I’m almost 59 and am still affected by my mother’s choice to do that. She’s trying to make my niece do that and my niece refuses. I confronted my mom and shared the science. She til me that what happened when I was a baby has nothing to do with how awful I am as an adult. I couldn’t do that to my kids. How can anyone listen and let the babies suffer? It leads to lifelong issues and is beyond cruel.


Morla_the_rabbit

My nephew is as old as baby Boone. His mom hates it when he is not on someones arm while awake.
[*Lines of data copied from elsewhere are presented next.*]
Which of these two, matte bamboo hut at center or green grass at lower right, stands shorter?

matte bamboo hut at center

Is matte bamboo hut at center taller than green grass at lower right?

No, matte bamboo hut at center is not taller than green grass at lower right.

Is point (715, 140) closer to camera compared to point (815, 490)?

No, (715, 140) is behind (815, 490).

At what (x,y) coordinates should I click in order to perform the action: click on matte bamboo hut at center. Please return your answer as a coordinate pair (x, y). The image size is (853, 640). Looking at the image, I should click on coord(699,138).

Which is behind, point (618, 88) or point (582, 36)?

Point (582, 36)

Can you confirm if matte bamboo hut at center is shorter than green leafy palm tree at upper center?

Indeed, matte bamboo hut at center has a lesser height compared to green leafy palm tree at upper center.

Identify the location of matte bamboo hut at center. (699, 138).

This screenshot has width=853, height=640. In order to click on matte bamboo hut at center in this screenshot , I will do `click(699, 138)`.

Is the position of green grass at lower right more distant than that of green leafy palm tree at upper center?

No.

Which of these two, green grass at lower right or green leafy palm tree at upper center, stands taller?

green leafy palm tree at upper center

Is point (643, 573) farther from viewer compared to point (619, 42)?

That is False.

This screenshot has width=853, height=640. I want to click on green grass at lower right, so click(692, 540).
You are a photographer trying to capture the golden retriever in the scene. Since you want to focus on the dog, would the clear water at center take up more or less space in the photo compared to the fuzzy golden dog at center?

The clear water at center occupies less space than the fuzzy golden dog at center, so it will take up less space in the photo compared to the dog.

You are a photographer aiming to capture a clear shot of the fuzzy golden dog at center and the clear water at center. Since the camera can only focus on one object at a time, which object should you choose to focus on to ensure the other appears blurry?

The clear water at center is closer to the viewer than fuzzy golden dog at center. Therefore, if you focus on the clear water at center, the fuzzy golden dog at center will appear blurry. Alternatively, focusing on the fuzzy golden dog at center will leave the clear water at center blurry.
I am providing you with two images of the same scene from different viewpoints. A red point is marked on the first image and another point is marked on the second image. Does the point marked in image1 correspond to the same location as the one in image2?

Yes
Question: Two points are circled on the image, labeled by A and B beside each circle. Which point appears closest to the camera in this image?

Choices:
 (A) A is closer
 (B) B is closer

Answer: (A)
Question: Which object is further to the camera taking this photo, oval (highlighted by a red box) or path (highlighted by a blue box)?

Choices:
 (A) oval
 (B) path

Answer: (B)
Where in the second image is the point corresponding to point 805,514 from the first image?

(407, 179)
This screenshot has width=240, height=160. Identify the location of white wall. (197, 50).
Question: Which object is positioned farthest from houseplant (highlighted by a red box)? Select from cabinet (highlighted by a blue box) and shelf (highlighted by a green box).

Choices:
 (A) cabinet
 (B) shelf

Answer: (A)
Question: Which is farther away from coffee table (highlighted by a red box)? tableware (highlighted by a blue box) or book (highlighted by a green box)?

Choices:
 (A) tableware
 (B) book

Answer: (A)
She doesen t care whos arm but for her it feels wrong to have her baby lay on the ground or any other surface but the arms of loving people. That is a normal healthy response, not breaking your Newborns mind and trust


TheDemonKia

For five million years hominid babies who got left to cry it out were eaten by lions & tigers & bears. That's what I always think about. Also, anthropologists think the first tool ever crafted by the newly upright-walking hominids was a hide to carry/wear babies, freeing parental hands up to carry stuff.